The first was a man just slightly younger than I am. He hobbled onto the bus with a really bad foot infection. I was asking about his medical history, and he mentioned to me he had been recently given the diagnosis of Hansen's disease. I wasn't familiar with that so I looked it's another name for leprosy! I couldn't believe I was seeing a man who actually had advanced leprosy, which causes loss of sensation in the limbs. Since you can't feel pain in them anymore, you can seriously injure your hands and feet without even knowing it. It's hard to believe that it exists in the developed world anymore, since it's a bacterial infection that is relatively easy to treat. It broke my heart to see this man in such a state. Having seen him, though, helps me visualize the stories in the gospels of Jesus healing the lepers. I wished I could heal this man like Jesus did. Even with the best medical treatment, the best we could do for him would be to defeat his foot infection and treat the infection of "Mycobacterium leprae", so that his areas of numbness wouldn't spread. But we can't undo the damage that's already been done. He'll likely require his big toe amputated at the hospital we drove him to. And we can't fix the nerves that have already been destroyed.

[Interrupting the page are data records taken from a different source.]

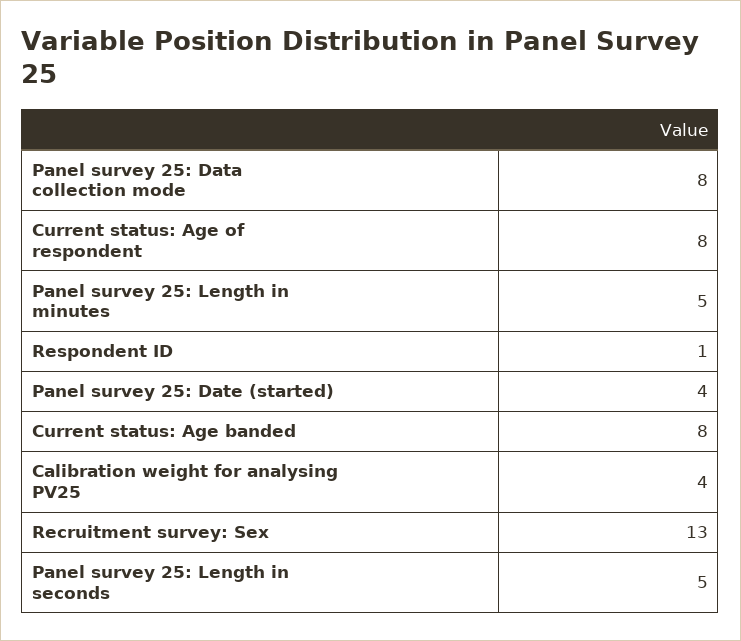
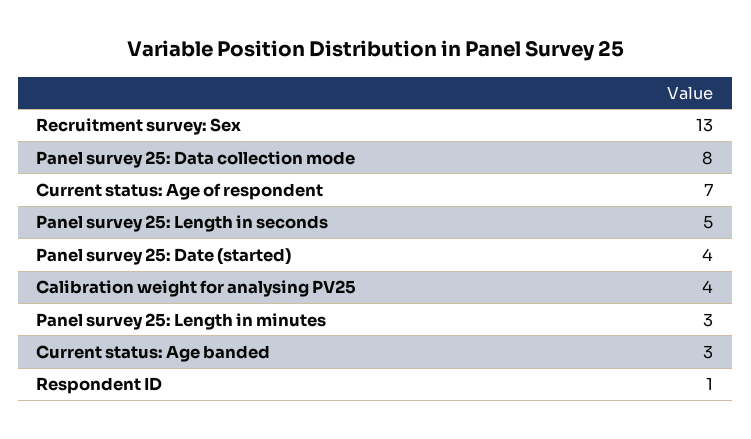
Current status: Age of respondent: 8 -> 7
Panel survey 25: Length in minutes: 5 -> 3
Current status: Age banded: 8 -> 3

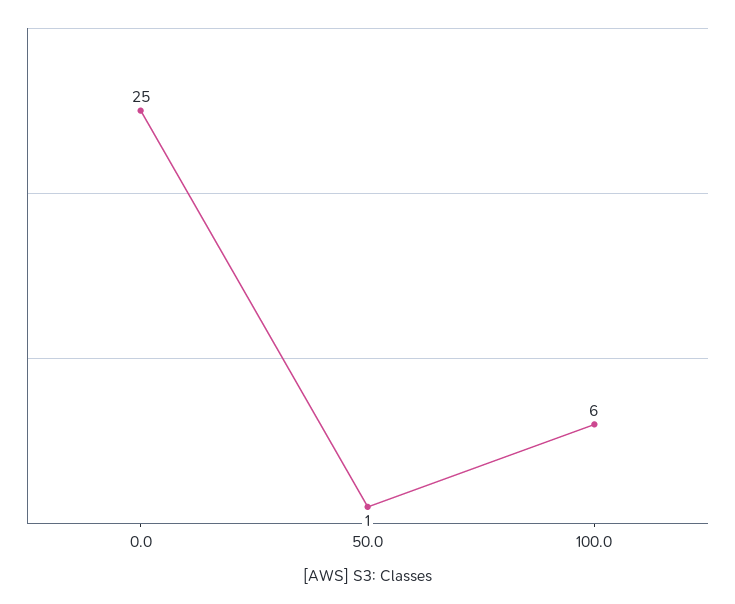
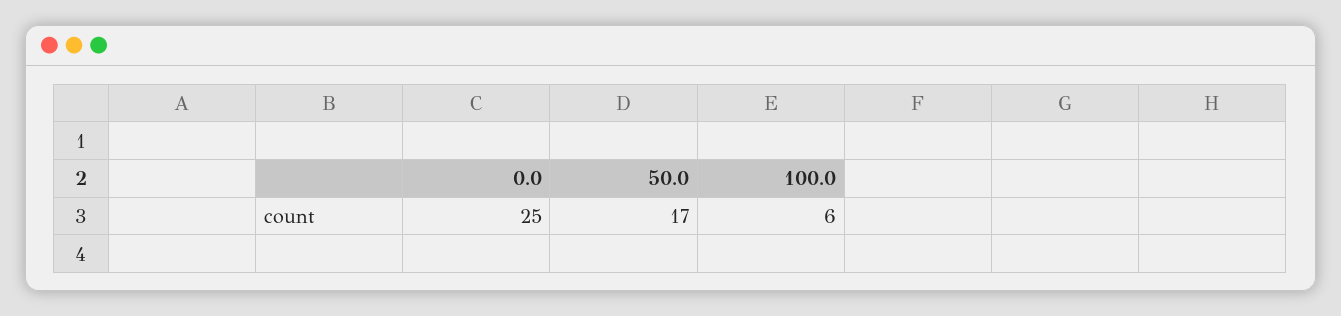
50.0: 1 -> 17

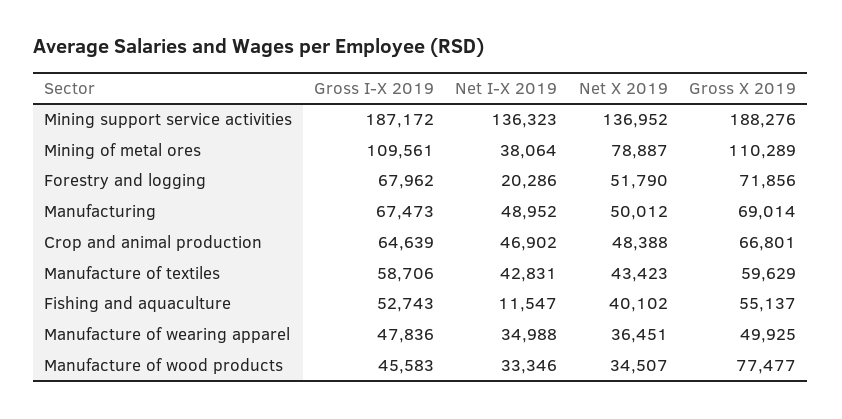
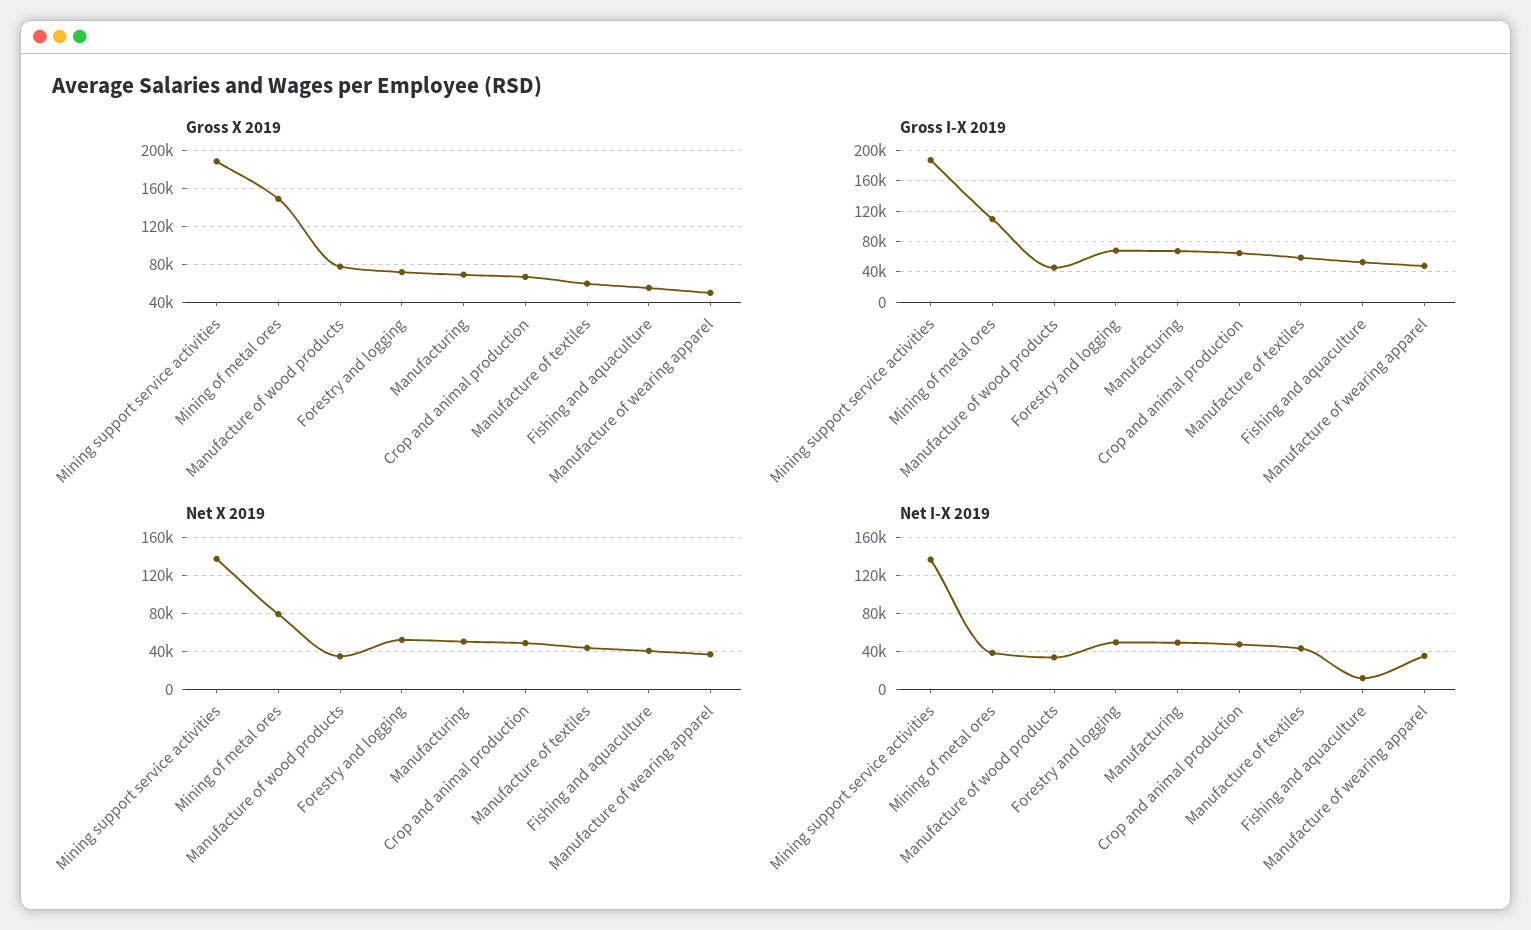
Gross X 2019, Mining of metal ores: 110289 -> 150000
Net I-X 2019, Forestry and logging: 20286 -> 50000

The other things is that I've been washing a lot of feet lately. Trimming nails, paring down horrible callouses and corns, treating ulcers, and scrubbing fungus-infected feet down and slathering them with antifungal ointment. We all need our feet, but none of us perhaps as much as a homeless person, living in a camp off the road, walking to get wherever he needs to get. Yet, almost every single one of them that I've seen in the last two weeks has required a significant amount of foot care. There's something so humbling about scrubbing someone's feet. I can't really explain it. You get a little tub, fill it with warm soapy water, and get to work. Big nail clippers, often a scalpel to cut away all the dead skin. It would take too long to really get down to the new skin underneath the entirety of both feet, so you just take care of the worst areas, and start working on the next person. It's really thought-provoking to consider Jesus cleaning the disciples' feet.

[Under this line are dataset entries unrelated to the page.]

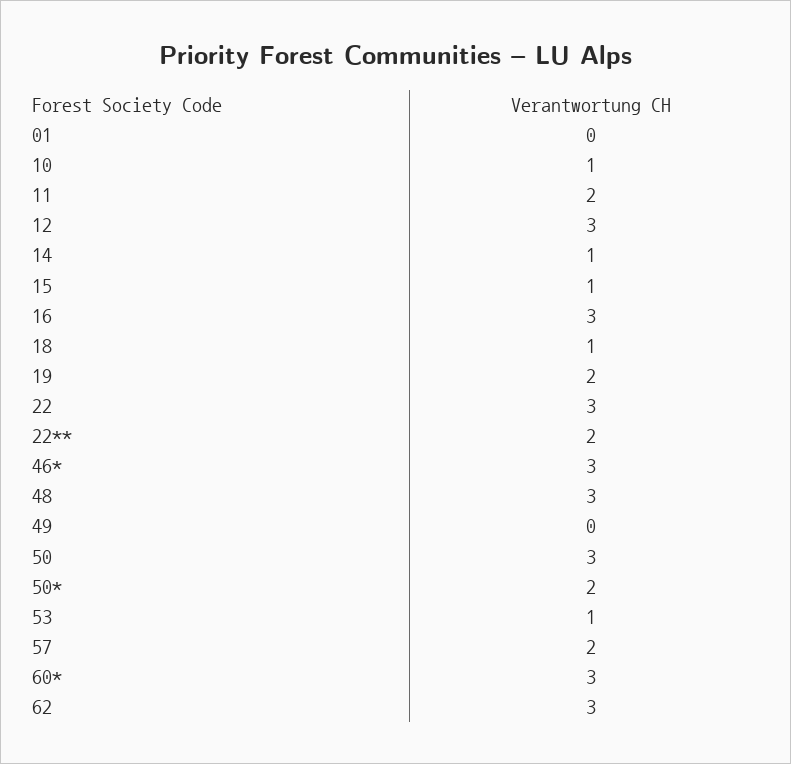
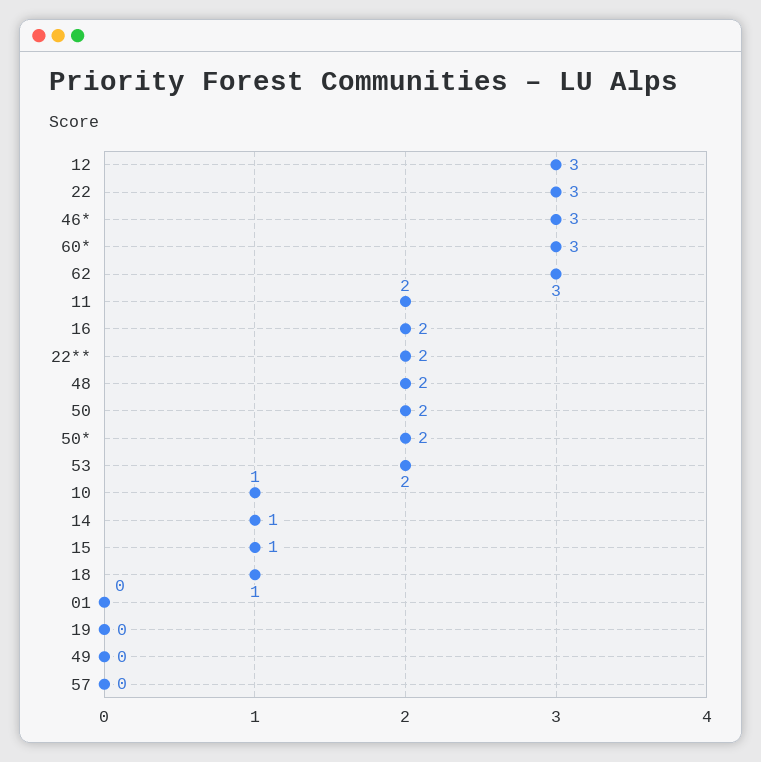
16: 3 -> 2
19: 2 -> 0
48: 3 -> 2
50: 3 -> 2
53: 1 -> 2
57: 2 -> 0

You don't realize how essential your feet are until you start to see people who are missing toes, whose toes are so horribly twisted and ulcerated from shoes that don't fit, with infections and odor and pain. I'm not sure what my point is in sharing all this, but I wanted to share these experiences. Coming from my last rotation, in a dermatology/cosmetic surgery rotation in a wealthy side of town, to seeking out the homeless, has really been a change. Last month, people were coming in and paying thousands of dollars to have their tiny leg veins lasered off. This month, people are so grateful for the most basic care that we provide. It's such a shock. real point to what I'm writing, I just hope I have been able to convey some of the amazing experiences that I'm gaining as I finish up medical school. I'm truly honored to be almost a doctor, and to be serving under the Great Physician, who can cure more than physical disease.